» Task prompt
Transcribe the data exactly, omitting whatever pictures it holds.

[Records from a collection]
***

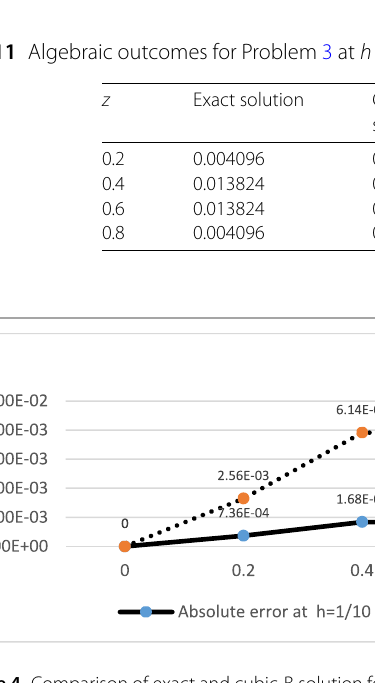
Figure 4 Comparison of exact and cubic-B solution for Problem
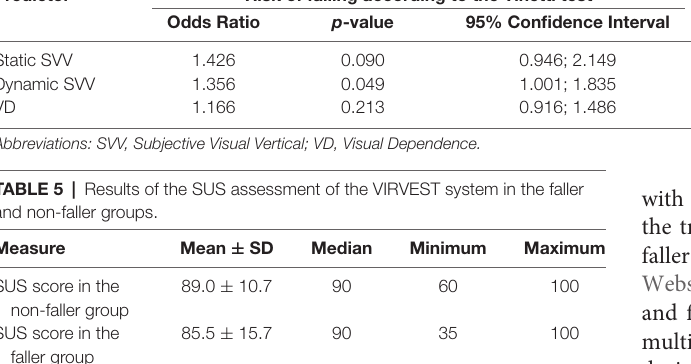
TABLE 4 | The relationship between the risk of falling according to the Tinetti test, the faller group, and the results of static SVV, dynamic SVV, and VD evaluations. Predictor Risk of falling according to the Tinetti test Risk of falling according to the clinical history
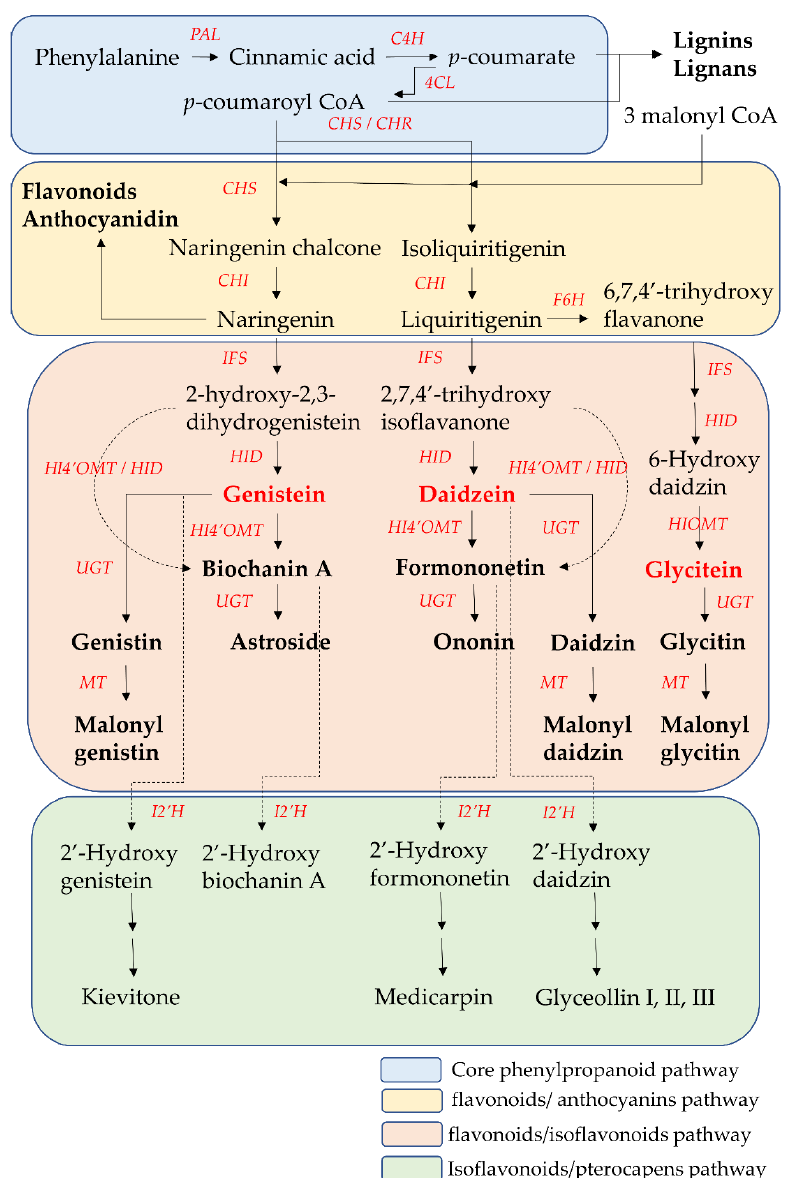
Figure 3. The core phenylpropanoid pathway and isoflavones biosynthesis pathway. 4CL, 4-coumarate CoA-ligase; C4H, cinnamate 4-hydroxylase; CHI, chalcone isomerase; CHR, chalcone reductase; CHS, chalcone synthase; F6H, flavonoid 6-hydroxylase; HI4 (cid:48) OMT, hydroxyisoflavanone 4 (cid:48) -specific O-methyltransferase; HID, 2-hydroxyisoflavanone dehydratase; HIOMT, hydroxyisofla- vanone O-methyltransferase; I2 (cid:48) H, isoflavone 2 (cid:48) hydroxylase; IFS, isoflavone synthase; MT, malonyl- transferases; PAL, phenylalanine ammonia-lyase. UGTs.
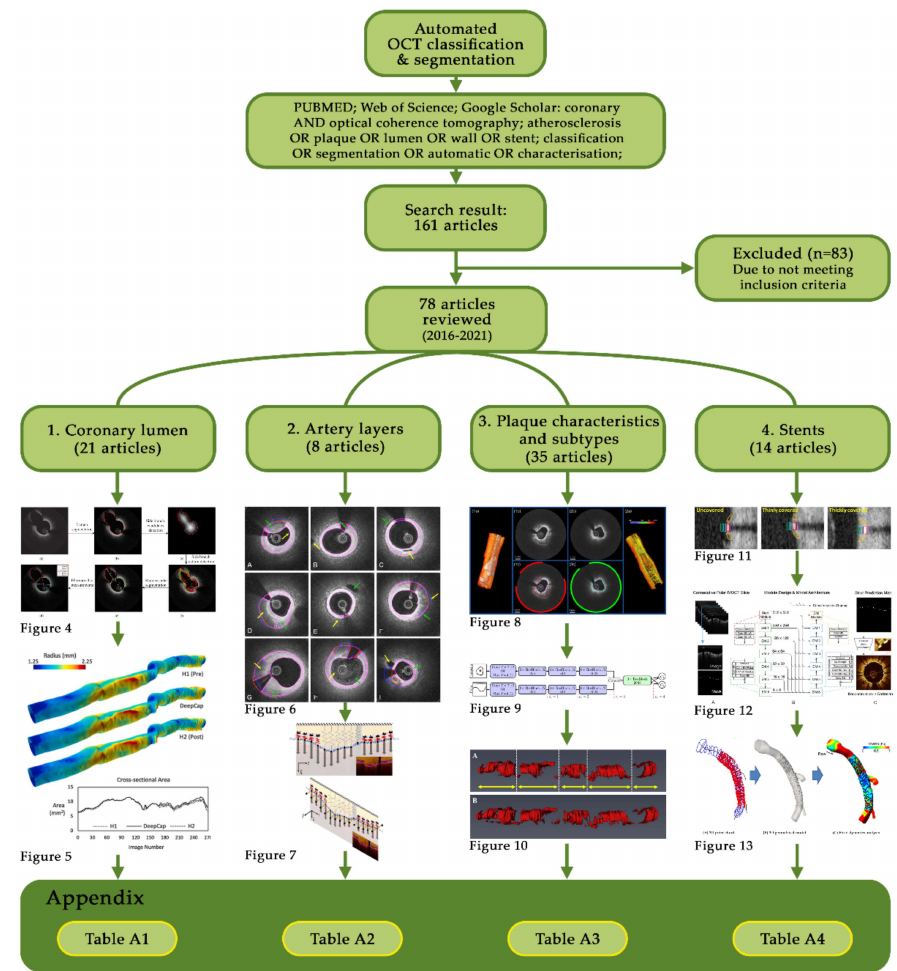
Figure 3. Consort diagram showing the review layout and Appendix A tables for each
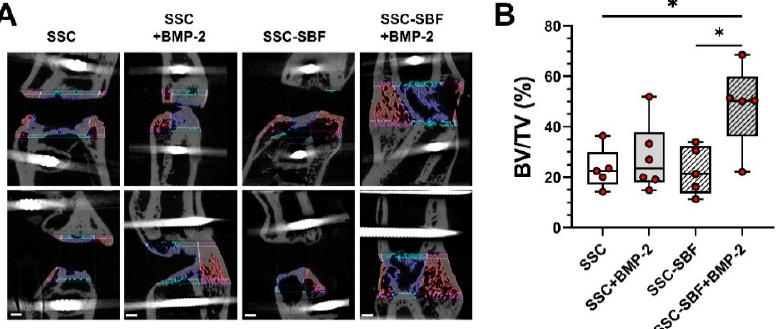
Figure 5. ( A ) µ CT images in two planes showing the defect region for a representative specimen of each treatment group (10 weeks after surgery). The color-coded regions delineate the regions included for quantification of the bone volume (blue: defect bone volume; red: bone callus volume; pink and turquoise: bone margins; scale bar = 1 mm); ( B ) BV/TV measurements determined for the different treatment groups 10 weeks after treatment ( n = 5–6); * p < 0.05 (one-way ANOVA).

***

» Task output
Figure 4 Comparison of exact and cubic-B solution for Problem
TABLE 4 | The relationship between the risk of falling according to the Tinetti test, the faller group, and the results of static SVV, dynamic SVV, and VD evaluations. Predictor Risk of falling according to the Tinetti test Risk of falling according to the clinical history
Figure 3. The core phenylpropanoid pathway and isoflavones biosynthesis pathway. 4CL, 4-coumarate CoA-ligase; C4H, cinnamate 4-hydroxylase; CHI, chalcone isomerase; CHR, chalcone reductase; CHS, chalcone synthase; F6H, flavonoid 6-hydroxylase; HI4 (cid:48) OMT, hydroxyisoflavanone 4 (cid:48) -specific O-methyltransferase; HID, 2-hydroxyisoflavanone dehydratase; HIOMT, hydroxyisofla- vanone O-methyltransferase; I2 (cid:48) H, isoflavone 2 (cid:48) hydroxylase; IFS, isoflavone synthase; MT, malonyl- transferases; PAL, phenylalanine ammonia-lyase. UGTs.
Figure 3. Consort diagram showing the review layout and Appendix A tables for each
Figure 5. ( A ) µ CT images in two planes showing the defect region for a representative specimen of each treatment group (10 weeks after surgery). The color-coded regions delineate the regions included for quantification of the bone volume (blue: defect bone volume; red: bone callus volume; pink and turquoise: bone margins; scale bar = 1 mm); ( B ) BV/TV measurements determined for the different treatment groups 10 weeks after treatment ( n = 5–6); * p < 0.05 (one-way ANOVA).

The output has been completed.